Author: A/Prof Patrick Emanuel, Dermatopathologist, Auckland, New Zealand, 2014.
Hidradenocarcinoma is a rare sweat gland carcinoma, which has been described in a wide age range and at a wide range of anatomic sites. These tumours may behave in an aggressive fashion and wide surgical excision is the treatment of choice.
Histology of hidradenocarcinoma
Hidradenocarcinoma may arise within a pre-existing hidradenoma. Hidradenocarcinomas are often large nodular dermally based tumours which may invade the subcutaneous fat (figure 1) and irregularly infiltrate the surrounding dermis (figure 2).

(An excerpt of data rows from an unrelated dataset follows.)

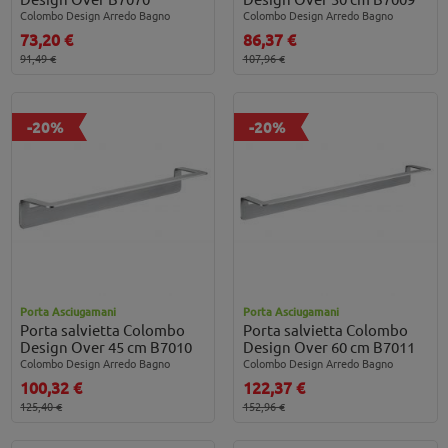
Colombo Design Arredo Bagno
Colombo Design Arredo Bagno
73,20 €
86,37 €
91,49 €
107,96 €
-20%
-20%
Porta Asciugamani
Porta Asciugamani
Porta salvietta Colombo
Porta salvietta Colombo
Design Over 45 cm B7010
Design Over 60 cm B7011
Colombo Design Arredo Bagno
Colombo Design Arredo Bagno
100,32 €
122,37 €
125,40 €
152,96 €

The tumour cells are epithelioid and may often show clear cell changes (figure 3), or may appear basaloid, or have an eosinophilic cytoplasm (figure 1). There may be foci of squamous differentiation and duct formation (figure 2). There may be necrosis (figure 4).
Hidradenocarcinoma may metastasize widely (figure 5 shows a tumour deposit in the lung).
The diagnosis of hidradenocarcinoma is usually made on morphologic grounds. These tumours are generally positive with CK7. Ductal differentiation may be demonstrated with markers such as CEA.
Differential diagnosis of hidradenocarcinoma
Nodular hidradenoma – Hidradenocarcinoma may be deceptively bland and mimic benign hidradenoma. Invasion of subcutis, lymphovascular invasion, an infiltrative growth pattern, and large clinical size are some features to point to a malignant diagnosis. Given the diagnostic difficulty, many authorities recommend complete surgical excision of all hidradenomas.